GOAL OF THE EXERCISE: Return the listing lines verbatim, beginning at the line that contains "### 1. **Header.jsx**" and ending after the line that contains "- ✅ Additional". Return only those lines.

####

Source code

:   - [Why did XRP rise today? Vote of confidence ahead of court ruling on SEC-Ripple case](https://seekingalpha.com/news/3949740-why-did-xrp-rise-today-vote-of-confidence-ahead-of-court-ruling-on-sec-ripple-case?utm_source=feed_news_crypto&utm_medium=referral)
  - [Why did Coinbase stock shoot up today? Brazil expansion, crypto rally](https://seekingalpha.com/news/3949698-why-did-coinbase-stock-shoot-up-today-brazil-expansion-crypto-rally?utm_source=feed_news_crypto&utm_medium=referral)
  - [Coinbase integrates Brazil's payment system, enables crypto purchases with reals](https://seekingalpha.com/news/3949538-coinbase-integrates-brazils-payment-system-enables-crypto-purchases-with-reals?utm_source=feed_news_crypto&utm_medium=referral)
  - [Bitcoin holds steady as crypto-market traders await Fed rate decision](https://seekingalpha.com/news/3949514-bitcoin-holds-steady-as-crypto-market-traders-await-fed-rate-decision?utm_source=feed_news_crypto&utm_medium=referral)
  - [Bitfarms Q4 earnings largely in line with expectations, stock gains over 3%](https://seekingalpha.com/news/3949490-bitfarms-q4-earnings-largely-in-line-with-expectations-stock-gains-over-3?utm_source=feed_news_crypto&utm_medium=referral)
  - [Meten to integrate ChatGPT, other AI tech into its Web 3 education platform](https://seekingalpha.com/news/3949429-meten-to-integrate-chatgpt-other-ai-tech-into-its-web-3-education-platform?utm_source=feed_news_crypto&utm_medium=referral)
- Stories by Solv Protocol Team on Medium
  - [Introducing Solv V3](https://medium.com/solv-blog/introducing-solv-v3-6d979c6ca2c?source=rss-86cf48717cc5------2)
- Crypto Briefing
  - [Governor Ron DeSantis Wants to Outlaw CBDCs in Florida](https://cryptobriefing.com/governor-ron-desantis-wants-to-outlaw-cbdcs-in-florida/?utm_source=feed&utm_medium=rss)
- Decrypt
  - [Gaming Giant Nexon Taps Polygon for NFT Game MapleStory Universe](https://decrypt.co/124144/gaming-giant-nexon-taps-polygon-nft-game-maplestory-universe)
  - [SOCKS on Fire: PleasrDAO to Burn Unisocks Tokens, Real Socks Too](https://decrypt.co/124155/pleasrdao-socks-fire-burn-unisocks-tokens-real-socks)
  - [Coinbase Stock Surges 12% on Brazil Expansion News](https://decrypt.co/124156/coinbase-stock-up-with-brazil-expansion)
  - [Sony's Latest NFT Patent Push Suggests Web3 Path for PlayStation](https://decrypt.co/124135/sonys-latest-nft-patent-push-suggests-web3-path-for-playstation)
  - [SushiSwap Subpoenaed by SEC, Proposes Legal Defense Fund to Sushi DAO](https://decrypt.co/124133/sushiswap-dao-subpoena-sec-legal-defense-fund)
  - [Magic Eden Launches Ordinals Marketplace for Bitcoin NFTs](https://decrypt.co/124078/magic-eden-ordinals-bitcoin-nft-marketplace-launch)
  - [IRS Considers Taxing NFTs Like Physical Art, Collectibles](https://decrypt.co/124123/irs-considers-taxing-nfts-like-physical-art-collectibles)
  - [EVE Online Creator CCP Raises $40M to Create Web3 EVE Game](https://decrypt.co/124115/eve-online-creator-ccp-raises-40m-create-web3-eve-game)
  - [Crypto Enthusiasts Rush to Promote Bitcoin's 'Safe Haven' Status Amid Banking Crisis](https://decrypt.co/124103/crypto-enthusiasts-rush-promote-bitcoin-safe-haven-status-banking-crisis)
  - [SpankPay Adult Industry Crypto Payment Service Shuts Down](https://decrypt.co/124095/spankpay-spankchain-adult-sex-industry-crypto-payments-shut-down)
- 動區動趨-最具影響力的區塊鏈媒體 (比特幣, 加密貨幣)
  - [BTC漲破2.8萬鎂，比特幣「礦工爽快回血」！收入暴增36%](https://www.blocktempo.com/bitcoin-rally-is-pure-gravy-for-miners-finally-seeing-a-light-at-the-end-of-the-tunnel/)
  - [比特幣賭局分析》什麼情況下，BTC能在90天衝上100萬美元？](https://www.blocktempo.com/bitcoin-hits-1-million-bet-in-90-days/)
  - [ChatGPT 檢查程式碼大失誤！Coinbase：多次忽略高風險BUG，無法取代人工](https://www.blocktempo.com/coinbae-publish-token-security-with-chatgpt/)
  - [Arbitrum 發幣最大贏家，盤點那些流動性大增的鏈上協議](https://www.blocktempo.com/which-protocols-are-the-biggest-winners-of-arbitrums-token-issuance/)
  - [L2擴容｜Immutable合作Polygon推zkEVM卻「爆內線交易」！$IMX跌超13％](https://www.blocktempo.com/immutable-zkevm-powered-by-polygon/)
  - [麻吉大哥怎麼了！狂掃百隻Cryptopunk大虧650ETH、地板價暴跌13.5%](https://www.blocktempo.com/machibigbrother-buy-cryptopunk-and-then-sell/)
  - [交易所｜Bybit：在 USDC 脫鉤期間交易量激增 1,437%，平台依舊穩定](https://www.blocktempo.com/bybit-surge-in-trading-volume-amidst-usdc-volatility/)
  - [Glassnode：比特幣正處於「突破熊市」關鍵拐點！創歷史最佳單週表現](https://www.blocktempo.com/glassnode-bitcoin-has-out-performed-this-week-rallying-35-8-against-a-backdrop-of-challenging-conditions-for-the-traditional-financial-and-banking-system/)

####

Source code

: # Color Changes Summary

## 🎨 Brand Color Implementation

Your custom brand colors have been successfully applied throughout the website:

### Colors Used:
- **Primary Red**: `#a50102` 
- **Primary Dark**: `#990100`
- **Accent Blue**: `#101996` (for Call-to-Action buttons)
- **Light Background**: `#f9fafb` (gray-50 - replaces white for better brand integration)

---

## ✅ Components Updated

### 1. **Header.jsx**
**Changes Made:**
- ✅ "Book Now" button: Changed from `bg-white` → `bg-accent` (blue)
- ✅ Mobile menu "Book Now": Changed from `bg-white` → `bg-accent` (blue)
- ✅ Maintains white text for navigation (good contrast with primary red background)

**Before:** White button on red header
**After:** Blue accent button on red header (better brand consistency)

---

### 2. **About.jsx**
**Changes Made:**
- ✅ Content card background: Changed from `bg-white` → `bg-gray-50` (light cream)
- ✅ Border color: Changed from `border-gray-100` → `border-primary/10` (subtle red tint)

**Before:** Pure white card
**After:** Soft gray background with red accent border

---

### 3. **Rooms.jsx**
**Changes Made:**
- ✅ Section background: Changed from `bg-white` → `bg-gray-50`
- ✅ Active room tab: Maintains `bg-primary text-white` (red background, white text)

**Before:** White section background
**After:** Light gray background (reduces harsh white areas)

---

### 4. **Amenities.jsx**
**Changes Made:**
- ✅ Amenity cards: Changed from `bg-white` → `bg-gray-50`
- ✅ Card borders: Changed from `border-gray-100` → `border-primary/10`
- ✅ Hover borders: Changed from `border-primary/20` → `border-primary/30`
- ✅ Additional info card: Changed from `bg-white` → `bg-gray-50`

####

WORKED SOLUTION:
### 1. **Header.jsx**
**Changes Made:**
- ✅ "Book Now" button: Changed from `bg-white` → `bg-accent` (blue)
- ✅ Mobile menu "Book Now": Changed from `bg-white` → `bg-accent` (blue)
- ✅ Maintains white text for navigation (good contrast with primary red background)

**Before:** White button on red header
**After:** Blue accent button on red header (better brand consistency)

---

### 2. **About.jsx**
**Changes Made:**
- ✅ Content card background: Changed from `bg-white` → `bg-gray-50` (light cream)
- ✅ Border color: Changed from `border-gray-100` → `border-primary/10` (subtle red tint)

**Before:** Pure white card
**After:** Soft gray background with red accent border

---

### 3. **Rooms.jsx**
**Changes Made:**
- ✅ Section background: Changed from `bg-white` → `bg-gray-50`
- ✅ Active room tab: Maintains `bg-primary text-white` (red background, white text)

**Before:** White section background
**After:** Light gray background (reduces harsh white areas)

---

### 4. **Amenities.jsx**
**Changes Made:**
- ✅ Amenity cards: Changed from `bg-white` → `bg-gray-50`
- ✅ Card borders: Changed from `border-gray-100` → `border-primary/10`
- ✅ Hover borders: Changed from `border-primary/20` → `border-primary/30`
- ✅ Additional info card: Changed from `bg-white` → `bg-gray-50`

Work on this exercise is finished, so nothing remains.